(Beginning of Exercise materials)

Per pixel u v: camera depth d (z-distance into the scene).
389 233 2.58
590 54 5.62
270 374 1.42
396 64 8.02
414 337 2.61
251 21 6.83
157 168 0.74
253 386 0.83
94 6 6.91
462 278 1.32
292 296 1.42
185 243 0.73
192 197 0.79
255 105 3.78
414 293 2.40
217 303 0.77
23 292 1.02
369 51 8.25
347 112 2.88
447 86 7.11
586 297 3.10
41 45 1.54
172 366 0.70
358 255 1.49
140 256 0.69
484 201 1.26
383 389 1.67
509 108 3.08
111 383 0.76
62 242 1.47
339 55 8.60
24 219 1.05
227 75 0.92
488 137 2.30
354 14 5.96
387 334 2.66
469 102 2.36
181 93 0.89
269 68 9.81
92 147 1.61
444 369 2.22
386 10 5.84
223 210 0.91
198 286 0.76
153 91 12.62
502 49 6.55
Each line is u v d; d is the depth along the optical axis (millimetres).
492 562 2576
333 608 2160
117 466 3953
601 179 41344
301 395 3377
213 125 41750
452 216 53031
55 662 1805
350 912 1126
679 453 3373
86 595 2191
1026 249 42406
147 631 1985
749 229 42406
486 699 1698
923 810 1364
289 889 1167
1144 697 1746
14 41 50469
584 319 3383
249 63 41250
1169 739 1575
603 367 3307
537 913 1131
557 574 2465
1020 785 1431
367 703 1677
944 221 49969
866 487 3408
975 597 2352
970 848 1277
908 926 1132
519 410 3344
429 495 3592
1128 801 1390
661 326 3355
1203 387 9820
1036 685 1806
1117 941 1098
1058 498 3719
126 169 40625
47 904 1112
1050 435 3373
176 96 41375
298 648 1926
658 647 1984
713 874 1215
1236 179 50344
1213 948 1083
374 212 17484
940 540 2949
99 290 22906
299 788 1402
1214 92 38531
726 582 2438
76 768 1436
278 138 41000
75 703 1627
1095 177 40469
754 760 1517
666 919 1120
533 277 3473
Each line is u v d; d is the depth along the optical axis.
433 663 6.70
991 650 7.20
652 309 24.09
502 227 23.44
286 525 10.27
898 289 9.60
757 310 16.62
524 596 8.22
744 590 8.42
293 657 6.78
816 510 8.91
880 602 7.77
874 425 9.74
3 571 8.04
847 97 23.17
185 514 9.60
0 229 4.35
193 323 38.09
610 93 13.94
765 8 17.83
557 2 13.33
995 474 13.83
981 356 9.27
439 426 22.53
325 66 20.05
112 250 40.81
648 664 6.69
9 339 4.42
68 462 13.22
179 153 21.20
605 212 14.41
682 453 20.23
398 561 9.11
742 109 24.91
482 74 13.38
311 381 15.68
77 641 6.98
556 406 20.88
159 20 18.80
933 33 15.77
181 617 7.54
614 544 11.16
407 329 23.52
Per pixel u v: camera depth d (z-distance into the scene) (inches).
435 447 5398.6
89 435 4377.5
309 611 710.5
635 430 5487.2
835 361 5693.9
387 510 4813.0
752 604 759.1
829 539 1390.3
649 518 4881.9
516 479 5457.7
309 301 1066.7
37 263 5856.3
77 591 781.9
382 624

(End of Exercise materials)

Out of the preceding entries, pull each line that contains the word "optical".

Task result:
Each line is u v d; d is the depth along the optical axis (millimetres).
Each line is u v d; d is the depth along the optical axis.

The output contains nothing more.